◆ **EXERCISE REQUIREMENTS**
List all lines of the data containing the word "Rozbalit".

◆ **RECORD SET**
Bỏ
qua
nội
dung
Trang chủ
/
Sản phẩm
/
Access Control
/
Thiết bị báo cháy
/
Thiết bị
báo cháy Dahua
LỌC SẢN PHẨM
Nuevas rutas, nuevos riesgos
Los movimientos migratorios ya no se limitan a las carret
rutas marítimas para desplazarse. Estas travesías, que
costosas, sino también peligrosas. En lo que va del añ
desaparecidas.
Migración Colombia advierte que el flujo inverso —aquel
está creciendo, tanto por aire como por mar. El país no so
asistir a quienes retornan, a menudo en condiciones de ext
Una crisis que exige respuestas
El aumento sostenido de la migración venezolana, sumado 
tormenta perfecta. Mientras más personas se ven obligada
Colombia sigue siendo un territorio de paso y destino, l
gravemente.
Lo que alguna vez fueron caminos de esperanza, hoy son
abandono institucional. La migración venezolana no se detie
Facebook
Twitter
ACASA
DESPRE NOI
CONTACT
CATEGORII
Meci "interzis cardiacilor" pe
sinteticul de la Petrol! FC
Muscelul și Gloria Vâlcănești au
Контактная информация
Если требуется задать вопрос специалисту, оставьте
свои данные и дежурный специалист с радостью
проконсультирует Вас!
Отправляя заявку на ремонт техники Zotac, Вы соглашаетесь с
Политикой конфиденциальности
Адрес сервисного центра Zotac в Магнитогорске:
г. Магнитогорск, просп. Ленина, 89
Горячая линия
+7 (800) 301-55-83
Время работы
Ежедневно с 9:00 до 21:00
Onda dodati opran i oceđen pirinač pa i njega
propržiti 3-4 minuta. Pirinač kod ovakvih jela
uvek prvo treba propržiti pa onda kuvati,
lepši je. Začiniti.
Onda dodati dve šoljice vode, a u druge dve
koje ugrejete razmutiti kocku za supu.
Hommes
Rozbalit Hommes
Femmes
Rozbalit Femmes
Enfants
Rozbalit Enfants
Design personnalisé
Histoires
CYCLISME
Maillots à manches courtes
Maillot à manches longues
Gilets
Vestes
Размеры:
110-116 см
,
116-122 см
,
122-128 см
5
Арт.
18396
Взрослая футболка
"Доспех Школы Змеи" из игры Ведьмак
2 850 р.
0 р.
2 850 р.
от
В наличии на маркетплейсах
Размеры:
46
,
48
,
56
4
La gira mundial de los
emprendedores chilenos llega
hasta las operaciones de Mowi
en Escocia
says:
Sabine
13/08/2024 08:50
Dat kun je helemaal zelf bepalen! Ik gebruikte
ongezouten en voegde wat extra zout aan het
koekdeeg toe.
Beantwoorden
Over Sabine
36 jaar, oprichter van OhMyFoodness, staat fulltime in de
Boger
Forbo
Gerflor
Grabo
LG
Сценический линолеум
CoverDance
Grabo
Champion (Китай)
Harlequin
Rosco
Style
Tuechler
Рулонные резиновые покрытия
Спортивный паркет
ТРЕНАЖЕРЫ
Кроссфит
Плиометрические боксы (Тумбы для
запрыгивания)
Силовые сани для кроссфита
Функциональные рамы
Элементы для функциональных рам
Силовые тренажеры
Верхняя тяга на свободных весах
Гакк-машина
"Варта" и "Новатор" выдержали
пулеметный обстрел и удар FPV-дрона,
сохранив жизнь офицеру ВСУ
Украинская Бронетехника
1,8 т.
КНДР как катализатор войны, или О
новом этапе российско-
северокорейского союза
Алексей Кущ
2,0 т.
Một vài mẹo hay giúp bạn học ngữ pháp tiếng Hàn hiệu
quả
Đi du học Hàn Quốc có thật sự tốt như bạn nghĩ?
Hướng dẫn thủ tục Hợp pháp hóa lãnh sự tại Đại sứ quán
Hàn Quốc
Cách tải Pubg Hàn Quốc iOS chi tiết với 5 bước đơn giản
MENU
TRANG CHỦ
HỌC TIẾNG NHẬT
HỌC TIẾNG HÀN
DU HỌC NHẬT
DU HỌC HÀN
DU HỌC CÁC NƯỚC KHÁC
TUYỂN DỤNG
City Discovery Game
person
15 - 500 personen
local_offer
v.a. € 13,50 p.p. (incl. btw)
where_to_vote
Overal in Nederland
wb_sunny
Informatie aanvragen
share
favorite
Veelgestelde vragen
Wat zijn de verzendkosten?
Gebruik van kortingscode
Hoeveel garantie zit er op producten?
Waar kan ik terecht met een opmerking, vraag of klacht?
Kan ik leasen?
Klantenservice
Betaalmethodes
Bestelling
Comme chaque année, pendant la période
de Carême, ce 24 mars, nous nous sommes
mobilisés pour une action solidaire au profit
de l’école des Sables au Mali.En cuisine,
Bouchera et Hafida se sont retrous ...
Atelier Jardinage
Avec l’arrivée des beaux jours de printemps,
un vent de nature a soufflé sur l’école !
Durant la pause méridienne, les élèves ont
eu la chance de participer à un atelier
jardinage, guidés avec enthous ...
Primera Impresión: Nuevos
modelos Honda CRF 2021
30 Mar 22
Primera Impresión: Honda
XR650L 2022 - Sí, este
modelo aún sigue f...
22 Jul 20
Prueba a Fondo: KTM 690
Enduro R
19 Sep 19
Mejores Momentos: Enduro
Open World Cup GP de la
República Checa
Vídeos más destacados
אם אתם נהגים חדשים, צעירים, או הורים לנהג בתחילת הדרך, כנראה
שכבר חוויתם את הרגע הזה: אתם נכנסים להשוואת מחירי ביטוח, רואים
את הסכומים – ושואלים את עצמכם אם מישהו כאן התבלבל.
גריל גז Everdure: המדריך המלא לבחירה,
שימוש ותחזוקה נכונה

◆ **RESPONSE TO THIS TASK**
Rozbalit Hommes
Rozbalit Femmes
Rozbalit Enfants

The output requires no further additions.